Top of Provided entries
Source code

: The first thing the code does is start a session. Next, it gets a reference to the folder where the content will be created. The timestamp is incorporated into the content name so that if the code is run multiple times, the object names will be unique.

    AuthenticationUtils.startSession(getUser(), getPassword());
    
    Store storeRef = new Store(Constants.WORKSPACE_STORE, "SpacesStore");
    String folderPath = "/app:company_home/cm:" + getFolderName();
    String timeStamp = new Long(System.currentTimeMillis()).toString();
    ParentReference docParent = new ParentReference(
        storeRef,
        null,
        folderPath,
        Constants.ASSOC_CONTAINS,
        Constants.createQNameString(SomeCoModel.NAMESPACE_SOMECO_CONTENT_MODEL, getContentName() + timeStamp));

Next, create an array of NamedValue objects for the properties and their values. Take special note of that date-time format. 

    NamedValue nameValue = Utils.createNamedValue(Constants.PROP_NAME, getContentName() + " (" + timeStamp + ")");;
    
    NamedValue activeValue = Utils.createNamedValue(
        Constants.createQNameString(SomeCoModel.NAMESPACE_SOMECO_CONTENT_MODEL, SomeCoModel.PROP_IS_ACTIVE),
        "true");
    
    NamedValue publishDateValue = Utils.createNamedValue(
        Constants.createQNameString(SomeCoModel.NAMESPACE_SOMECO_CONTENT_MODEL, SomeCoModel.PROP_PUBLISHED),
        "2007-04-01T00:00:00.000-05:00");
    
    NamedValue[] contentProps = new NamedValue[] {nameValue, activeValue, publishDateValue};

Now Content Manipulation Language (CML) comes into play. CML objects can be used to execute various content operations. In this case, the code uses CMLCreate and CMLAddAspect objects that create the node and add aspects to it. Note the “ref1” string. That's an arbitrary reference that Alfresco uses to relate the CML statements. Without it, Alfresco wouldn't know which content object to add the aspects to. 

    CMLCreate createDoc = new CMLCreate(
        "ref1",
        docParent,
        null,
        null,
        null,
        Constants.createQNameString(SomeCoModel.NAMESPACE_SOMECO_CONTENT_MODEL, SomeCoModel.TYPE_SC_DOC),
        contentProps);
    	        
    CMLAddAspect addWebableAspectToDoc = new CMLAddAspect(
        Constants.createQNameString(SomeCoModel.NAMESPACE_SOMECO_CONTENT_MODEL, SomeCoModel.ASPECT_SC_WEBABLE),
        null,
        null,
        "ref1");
Bottom of Provided entries
• _Task objective_: What lines in the listing contain "nameValue"? Copy them all.

• _Completed exercise_:
    NamedValue nameValue = Utils.createNamedValue(Constants.PROP_NAME, getContentName() + " (" + timeStamp + ")");;
    NamedValue[] contentProps = new NamedValue[] {nameValue, activeValue, publishDateValue};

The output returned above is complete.